La crisi attuale ha portato fino alle estreme conseguenze, ed alla crisi politica ed economica che viviamo, il binomio + produttività = + comando. Alcuni esempi paradigmatici:

  • La FIAT: la vicenda è nota. In ultima analisi si può parlare di una inutile prova di forza muscolare da parte del canadese Marchionne (nei confronti dei reprobi della FIOM) che non ha nemmeno sfiorato lontanamente la crisi FIAT, che è crisi di progetto, di prodotto e di un diverso rapporto in fabbrica tra “istruttori ed esecutori”. Quel tanto che basta vedere le chiusure di stabilimenti in Italia, la perdurante CIG, le difficoltà nel mercato italiano (sconvolto dalla crisi) e di quello europeo dove la fanno da padroni i tedeschi, i francesi e persino gli spagnoli, le delocalizzazioni di tutto e di più, ecc. a fronte del fatto che i lavoratori nel mirino del suo “editto” (la FIAT di Pomigliano) “vengono sfruttati per un milionesimo delle loro capacità cerebrali” : alla FIAT di Pomigliano i lavoratori addetti alle catene di montaggio lavorano su “cadenze” di un minuto (per i non addetti significa che una volta ogni minuto il lavoratore ripete sempre le stesse operazioni per tutto il turno di lavoro).
  • Il governo Monti: con questo governo abbiamo avuto il prevalere della tecnica sulla politica (che accompagna la volontà dottrinaria capitalista del prevalere della finanza sulla politica). Meglio stendere un velo pietoso sui risultati di questa esperienza che molte speranze aveva suscitato, e al contrario, a partire dagli “esodati”, caso quasi unico nel panorama europeo, tante delusioni ha comportato. Il tutto è continuato stancamente con il governo Letta. Inaugurando (per primi in Europa) governi del Presidente (Napolitano, come noto, fu migliorista) non eletti, in linea con i burocrati liberisti europei mai eletti da chicchessia.

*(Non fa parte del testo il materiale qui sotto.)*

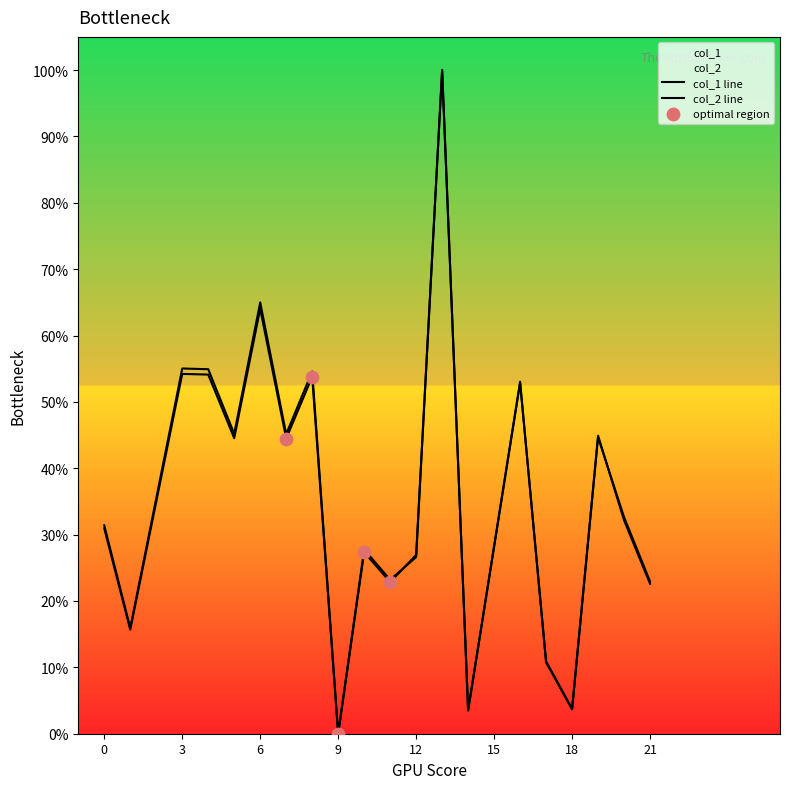

At how many categories does at least one series exceed 79?

1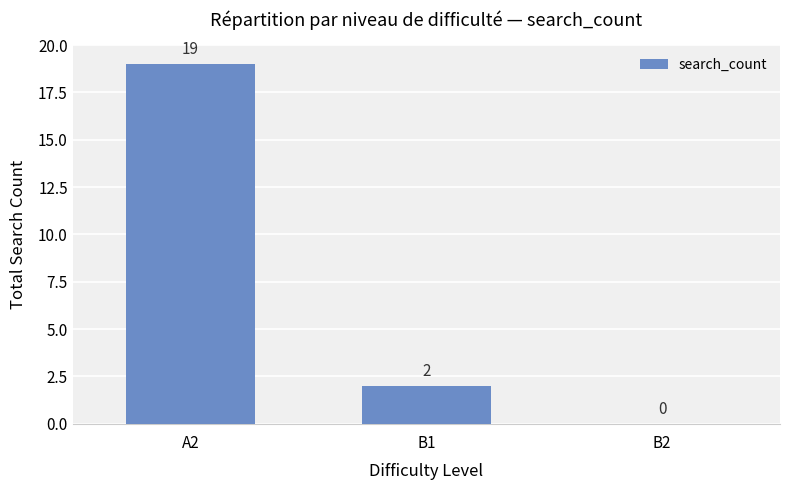

How many series are shown in this chart?

1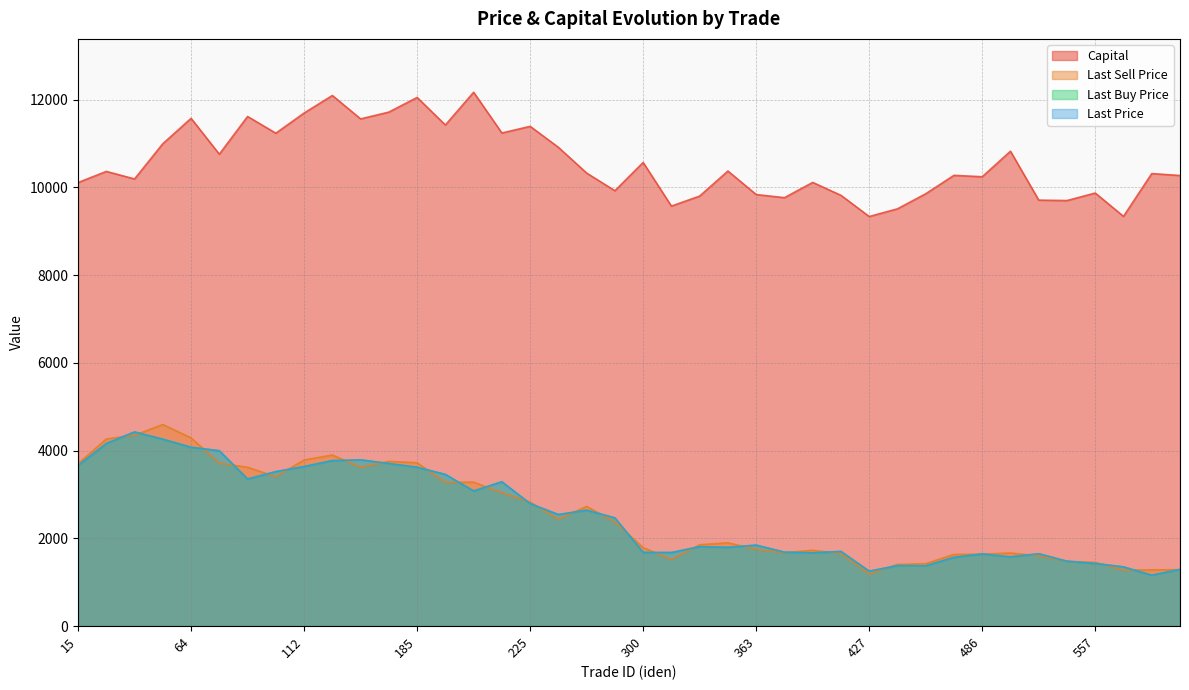

What is the sum of all ultimo_precio_venta values?

101925.6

  • Berlusconi e Renzi (e il PD). Il ventennio Berlusconiano (pur inframezzato da parentesi di centrosinistra) è il mallevadore di ciò che il Renzi dalla Toscana oggi mette in campo: una fretta maledetta, fatta di annunci mirabolanti e di riforme per gente che non ha più voglia di faticare per guadagnarsi il consenso, il quale deve venire da “riforme imposte” che da un lato danno per scontato un restringimento della partecipazione democratica (vedi il fenomeno delle astensioni e/o del voto grillino) a far da aggio invece alla costruzione e al consolidamento di grandi lobby nella società ormai atomizzata. Risultato: il tentativo (tutto sovietico, vedi il breznevismo della fine degli anni ’80) di autonomizzare il ceto politico del PD dalla sua base elettorale e confinarla nella pratica delle primarie.

C’è speranza di modificare tutto questo? Credo proprio di sì, e ne parlerò in un prossimo articolo, seguendo sempre il principio dell’ORGANIZZARE. Perchè, come ho sottolineato più volte, non si sta rappresentando, politicamente, più nessuno.